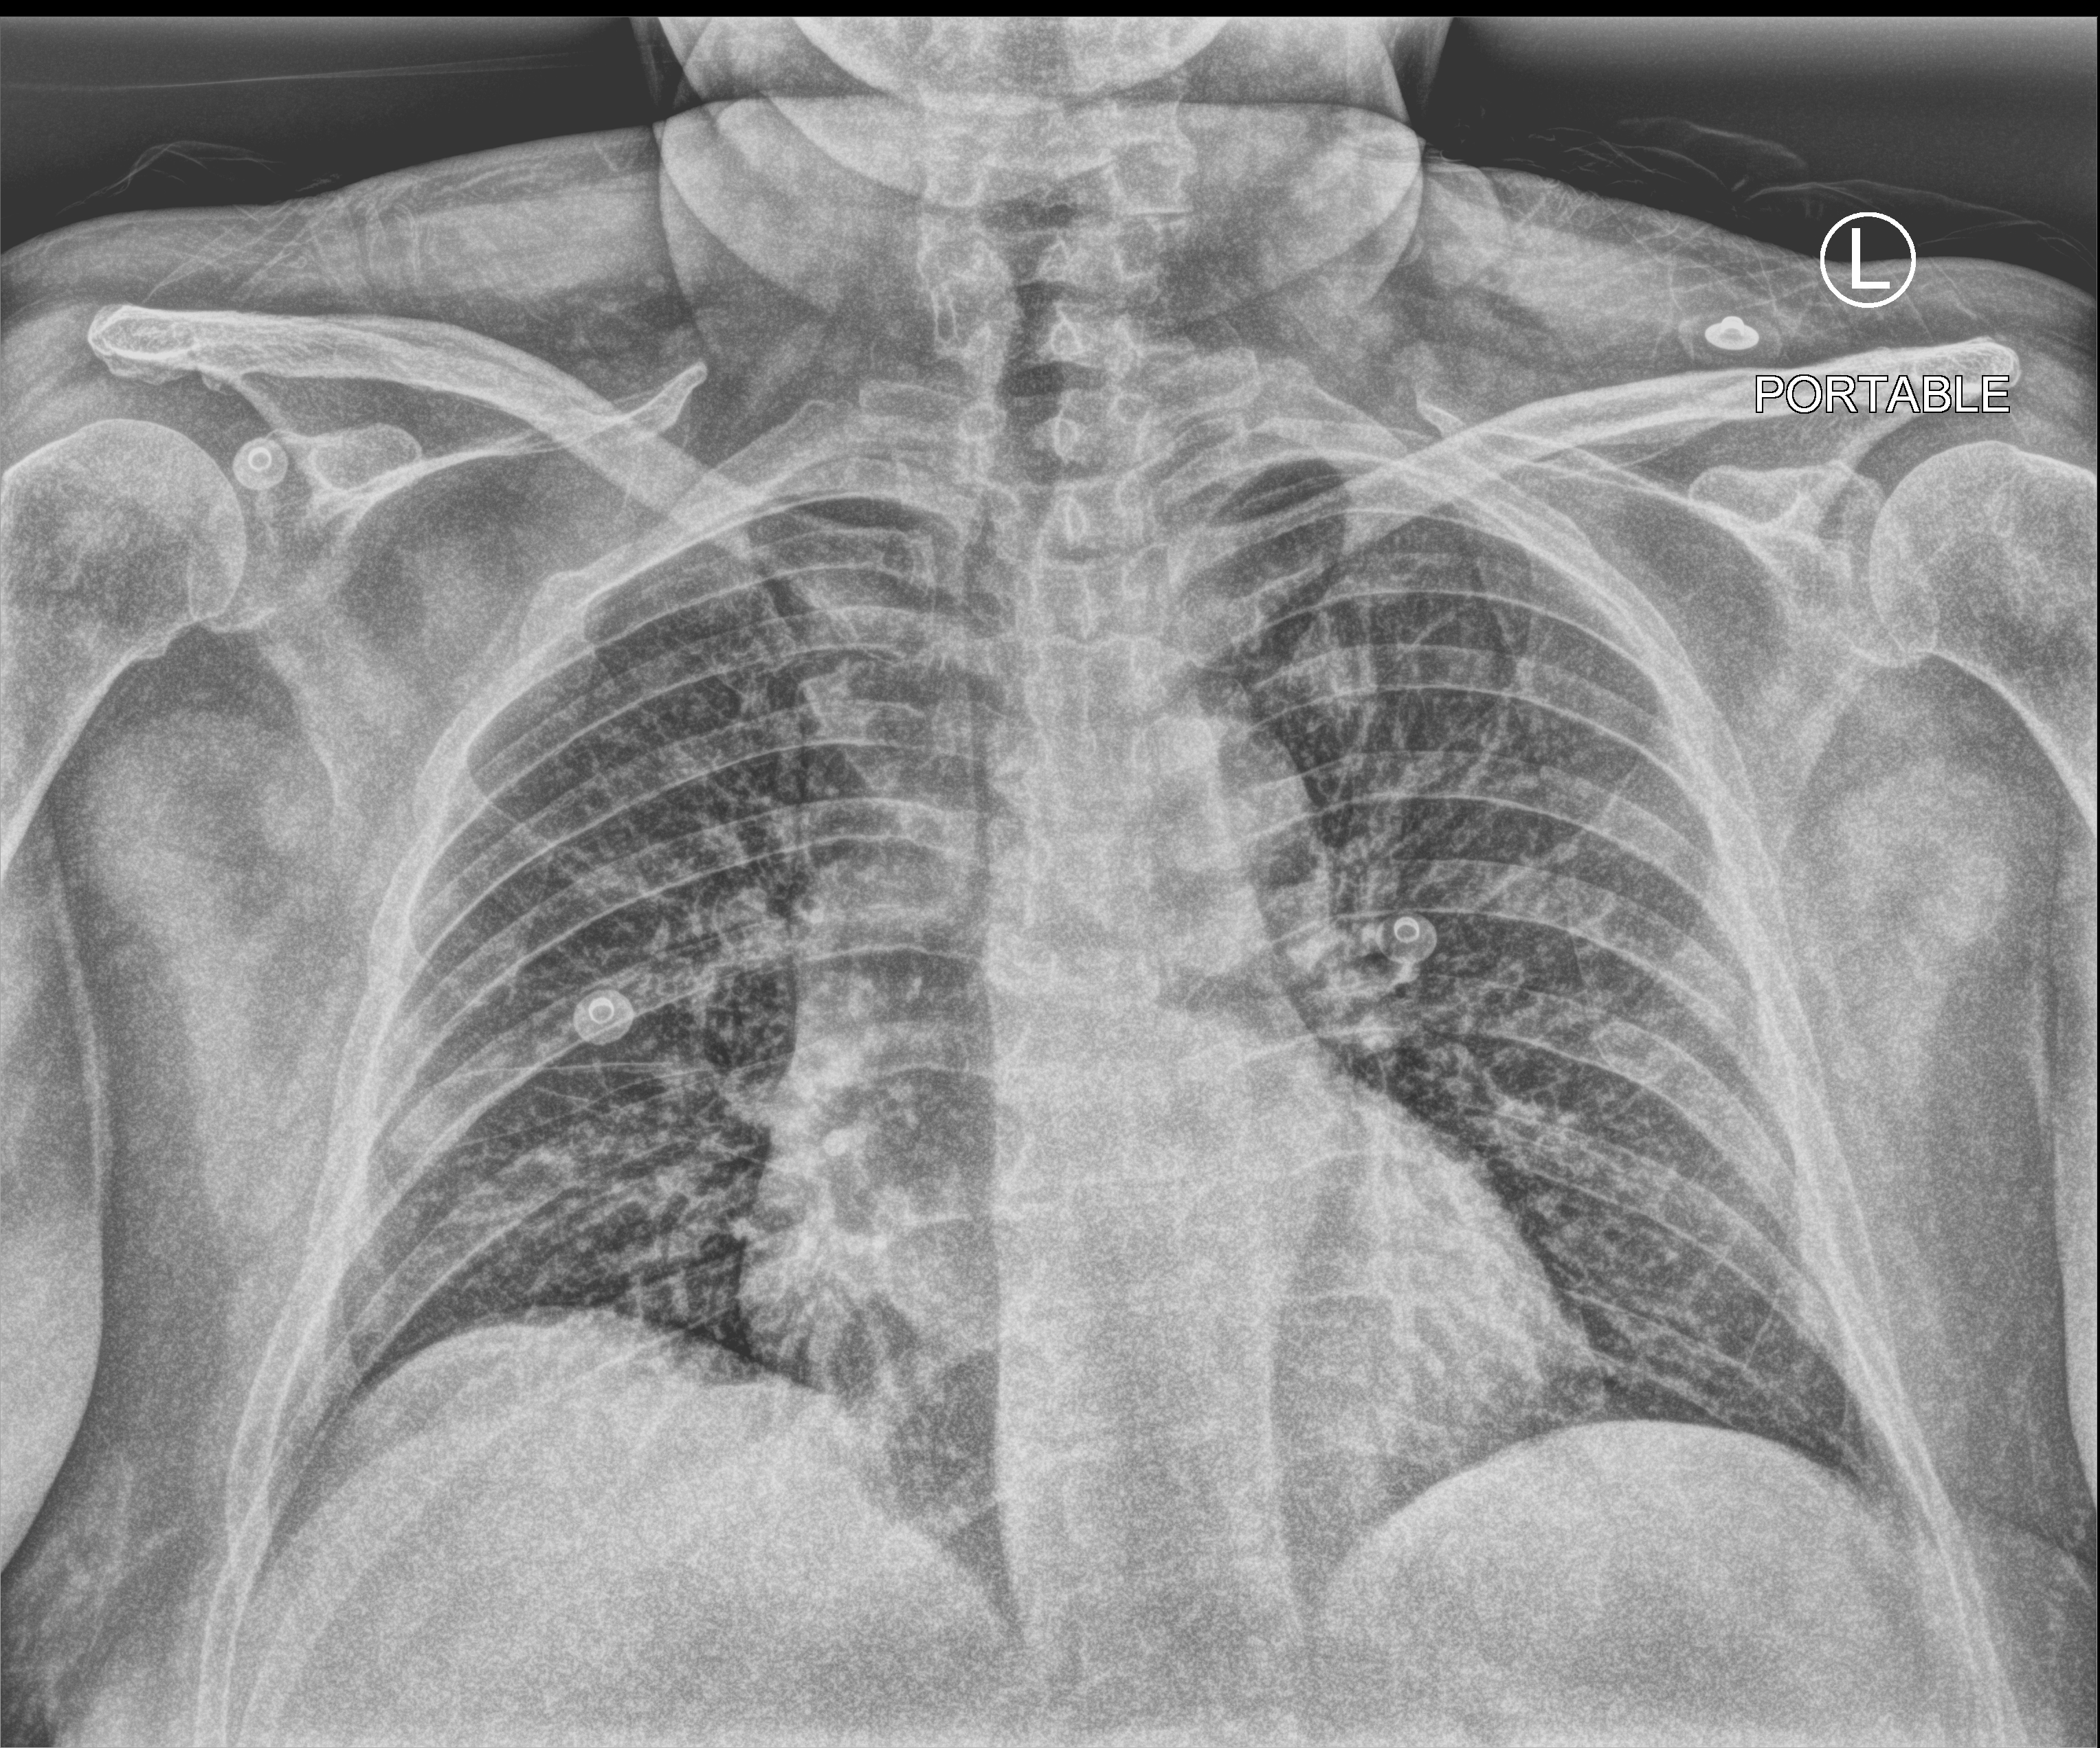
Chest X-ray (portable); anteroposterior (AP) projection. Female patient hospitalised with COVID-19, age 60–74 years.
Hospital-stay facts (about this admission, not read from this image; timing relative to this image not recorded):
- length of hospital stay: 2 days
- mechanically ventilated during this hospital stay: no
- smoking status (admission record): never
• • • • •
_HOW TO COMPLETE THIS TASK_
Repeat the whole listing above word for word. Leave out the pictures.

_EXPECTED OUTPUT_
Chest X-ray (portable); anteroposterior (AP) projection. Female patient hospitalised with COVID-19, age 60–74 years.
Hospital-stay facts (about this admission, not read from this image; timing relative to this image not recorded):
- length of hospital stay: 2 days
- mechanically ventilated during this hospital stay: no
- smoking status (admission record): never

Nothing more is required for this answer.